On 2024/09/11 22:53, Matthew Rosato wrote:
On 9/11/24 6:58 AM, Akihiko Odaki wrote:
On 2024/09/11 18:38, Cédric Le Goater wrote:
+Matthew +Eric
Side note for the maintainers :
Before this change, the igb device, which is multifunction, was working
fine under Linux.
Was there a fix in Linux since :
57da367b9ec4 ("s390x/pci: forbid multifunction pci device")
6069bcdeacee ("s390x/pci: Move some hotplug checks to the pre_plug handler")
?
The timing of those particular commits predates the linux s390 kernel support
of multifunction/SR-IOV. At that time it was simply not possible on s390.

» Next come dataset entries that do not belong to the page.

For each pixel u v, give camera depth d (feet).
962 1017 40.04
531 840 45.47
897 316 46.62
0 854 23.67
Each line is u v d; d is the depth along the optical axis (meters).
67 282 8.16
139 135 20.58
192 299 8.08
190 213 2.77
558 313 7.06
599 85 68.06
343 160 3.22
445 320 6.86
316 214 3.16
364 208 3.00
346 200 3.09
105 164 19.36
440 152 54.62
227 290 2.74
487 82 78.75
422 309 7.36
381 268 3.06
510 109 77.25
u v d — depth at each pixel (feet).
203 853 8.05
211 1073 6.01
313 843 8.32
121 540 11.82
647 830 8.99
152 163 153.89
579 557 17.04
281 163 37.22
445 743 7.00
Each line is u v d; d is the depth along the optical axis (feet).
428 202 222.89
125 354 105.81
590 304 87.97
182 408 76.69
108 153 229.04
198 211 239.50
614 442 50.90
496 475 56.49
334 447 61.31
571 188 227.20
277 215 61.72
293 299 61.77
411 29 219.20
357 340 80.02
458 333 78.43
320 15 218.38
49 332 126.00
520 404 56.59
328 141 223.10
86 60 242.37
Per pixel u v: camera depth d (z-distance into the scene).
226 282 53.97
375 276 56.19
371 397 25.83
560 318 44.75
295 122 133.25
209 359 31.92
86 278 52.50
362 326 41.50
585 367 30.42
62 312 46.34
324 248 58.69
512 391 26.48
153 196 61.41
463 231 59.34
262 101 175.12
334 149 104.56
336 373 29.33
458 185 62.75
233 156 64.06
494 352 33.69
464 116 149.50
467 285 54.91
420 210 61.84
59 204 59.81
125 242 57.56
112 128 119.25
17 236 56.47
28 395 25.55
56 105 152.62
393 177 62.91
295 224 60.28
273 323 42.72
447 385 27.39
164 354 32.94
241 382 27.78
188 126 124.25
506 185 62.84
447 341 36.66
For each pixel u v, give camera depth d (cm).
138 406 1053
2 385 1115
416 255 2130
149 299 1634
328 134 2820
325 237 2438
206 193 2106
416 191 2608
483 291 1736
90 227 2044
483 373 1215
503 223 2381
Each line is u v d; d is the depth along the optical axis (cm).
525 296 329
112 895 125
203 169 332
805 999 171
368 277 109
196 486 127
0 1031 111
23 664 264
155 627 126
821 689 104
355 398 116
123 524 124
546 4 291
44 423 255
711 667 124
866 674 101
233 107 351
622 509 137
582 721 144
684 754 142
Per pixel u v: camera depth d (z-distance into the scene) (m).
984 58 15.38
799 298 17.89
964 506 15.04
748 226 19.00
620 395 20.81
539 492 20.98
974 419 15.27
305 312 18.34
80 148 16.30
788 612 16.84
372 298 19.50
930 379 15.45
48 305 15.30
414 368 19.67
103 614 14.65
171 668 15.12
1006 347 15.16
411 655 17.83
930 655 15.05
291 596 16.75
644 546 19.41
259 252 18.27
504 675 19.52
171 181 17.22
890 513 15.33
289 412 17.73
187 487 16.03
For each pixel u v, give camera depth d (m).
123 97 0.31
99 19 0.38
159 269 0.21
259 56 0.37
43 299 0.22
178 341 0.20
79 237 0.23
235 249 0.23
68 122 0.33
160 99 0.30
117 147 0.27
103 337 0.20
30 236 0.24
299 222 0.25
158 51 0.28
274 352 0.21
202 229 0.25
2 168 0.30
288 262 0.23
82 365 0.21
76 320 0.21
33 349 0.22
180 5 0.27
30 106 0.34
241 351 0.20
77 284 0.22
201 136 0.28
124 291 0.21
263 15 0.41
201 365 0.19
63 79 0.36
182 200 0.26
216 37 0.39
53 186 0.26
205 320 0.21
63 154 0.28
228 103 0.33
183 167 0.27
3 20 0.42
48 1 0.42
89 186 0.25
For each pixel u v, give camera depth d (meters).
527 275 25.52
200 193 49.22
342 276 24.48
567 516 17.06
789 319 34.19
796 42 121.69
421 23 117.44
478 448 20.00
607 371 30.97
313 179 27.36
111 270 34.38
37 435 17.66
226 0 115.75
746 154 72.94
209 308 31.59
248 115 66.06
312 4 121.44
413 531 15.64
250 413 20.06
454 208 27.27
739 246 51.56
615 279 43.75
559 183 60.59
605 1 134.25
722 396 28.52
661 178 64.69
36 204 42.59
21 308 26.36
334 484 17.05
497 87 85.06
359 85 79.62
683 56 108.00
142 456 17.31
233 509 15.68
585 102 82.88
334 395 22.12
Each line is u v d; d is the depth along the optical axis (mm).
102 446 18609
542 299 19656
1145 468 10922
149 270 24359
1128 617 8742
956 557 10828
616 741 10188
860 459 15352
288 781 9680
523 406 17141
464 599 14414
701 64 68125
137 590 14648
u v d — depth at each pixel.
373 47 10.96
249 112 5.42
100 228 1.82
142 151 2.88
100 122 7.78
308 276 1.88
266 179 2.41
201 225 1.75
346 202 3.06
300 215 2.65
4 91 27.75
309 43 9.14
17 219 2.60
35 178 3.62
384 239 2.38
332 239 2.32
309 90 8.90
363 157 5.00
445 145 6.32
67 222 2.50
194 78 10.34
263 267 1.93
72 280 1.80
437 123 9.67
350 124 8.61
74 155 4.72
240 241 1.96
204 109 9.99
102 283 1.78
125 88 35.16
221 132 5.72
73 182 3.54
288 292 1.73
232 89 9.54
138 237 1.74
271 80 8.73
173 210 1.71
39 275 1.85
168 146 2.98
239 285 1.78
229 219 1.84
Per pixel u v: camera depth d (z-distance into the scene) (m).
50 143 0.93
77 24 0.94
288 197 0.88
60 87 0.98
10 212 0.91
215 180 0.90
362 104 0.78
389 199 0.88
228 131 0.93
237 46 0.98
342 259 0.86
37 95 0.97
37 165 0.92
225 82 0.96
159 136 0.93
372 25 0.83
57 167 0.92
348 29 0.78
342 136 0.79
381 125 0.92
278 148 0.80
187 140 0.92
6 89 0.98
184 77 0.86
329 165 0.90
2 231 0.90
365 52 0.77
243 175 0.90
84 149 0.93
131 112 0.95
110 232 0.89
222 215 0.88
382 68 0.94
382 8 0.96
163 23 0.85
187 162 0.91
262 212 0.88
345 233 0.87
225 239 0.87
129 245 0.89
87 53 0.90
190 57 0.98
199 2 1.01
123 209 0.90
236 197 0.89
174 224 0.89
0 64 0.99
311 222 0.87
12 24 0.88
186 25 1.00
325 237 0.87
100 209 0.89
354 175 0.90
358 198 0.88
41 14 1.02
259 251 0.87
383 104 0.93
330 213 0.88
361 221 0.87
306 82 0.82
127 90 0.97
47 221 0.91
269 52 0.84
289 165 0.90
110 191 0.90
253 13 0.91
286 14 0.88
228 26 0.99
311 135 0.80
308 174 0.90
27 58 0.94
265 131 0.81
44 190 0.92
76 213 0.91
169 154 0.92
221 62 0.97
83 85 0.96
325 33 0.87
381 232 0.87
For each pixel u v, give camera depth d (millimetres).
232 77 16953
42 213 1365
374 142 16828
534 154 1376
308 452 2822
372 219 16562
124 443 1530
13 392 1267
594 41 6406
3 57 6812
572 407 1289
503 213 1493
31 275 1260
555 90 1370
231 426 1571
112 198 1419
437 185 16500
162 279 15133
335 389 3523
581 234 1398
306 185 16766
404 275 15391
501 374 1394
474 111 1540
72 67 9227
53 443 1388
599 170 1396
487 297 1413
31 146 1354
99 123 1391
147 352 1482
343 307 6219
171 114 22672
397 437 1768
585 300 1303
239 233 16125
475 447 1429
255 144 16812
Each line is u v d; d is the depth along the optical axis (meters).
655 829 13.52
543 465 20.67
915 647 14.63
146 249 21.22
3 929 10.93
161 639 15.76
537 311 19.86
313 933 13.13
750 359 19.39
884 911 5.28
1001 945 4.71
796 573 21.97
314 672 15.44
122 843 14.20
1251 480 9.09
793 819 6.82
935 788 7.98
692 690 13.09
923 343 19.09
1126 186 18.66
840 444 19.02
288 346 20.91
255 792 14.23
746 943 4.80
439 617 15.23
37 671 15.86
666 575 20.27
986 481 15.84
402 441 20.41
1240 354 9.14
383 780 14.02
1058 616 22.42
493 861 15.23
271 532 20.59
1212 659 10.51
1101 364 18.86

Is it OK to remove this check of multifunction now?
This code is not working properly with SR-IOV and misleading. It is
better to remove the code if it does no good.
It would be nice if anyone confirms multifunction works for s390x with
the code removed.
s390 PCI devices do not have extended capabilities, so the igb device
does not expose the SRIOV capability and only the PF is accessible but
it doesn't seem to be an issue. (Btw, CONFIG_PCI_IOV is set to y in the
default Linux config which is unexpected)
The linux config option makes sense because the s390 kernel now supports
SR-IOV/multifunction.
Doesn't s390x really see extended capabilities? hw/s390x/s390-pci-inst.c has a
call pci_config_size() and pci_host_config_write_common(), which means it is
exposing the whole PCI Express configuration space. Why can't s390x use
extended capabilities then?
So, rather than poking around in config space, s390 (and thus the s390 kernel)
has an extra layer of 'capabilities' that it generally relies on to determine
device functionality called 'CLP'. Basically, there are pieces of CLP that are
not currently generated (or forwarded from the host in the case of passthrough)
by QEMU that would be needed by the guest to recognize the SRIOV/multifunction
capability of a device, despite what config space has in it. I suspect this is
exactly why only the PF was available to your igb device then (missing CLP info
made the device appear to not have multifunction capability as far as the s390
guest is concerned - fwiw adding CLP emulation to enable that is on our todo
list).
What is expected to happen if you poke the configuration space anyway? I
also wonder if there is some public documentation of CLP and relevant
aspect of PCI support in s390x.
Sounds like the short-term solution here would be to continue allowing the PF
without multifunction being visible to the guest (so as to not regress prior
functionality) and then aim for proper support after with the necessary CLP
pieces.
I agree; we can keep the PF working.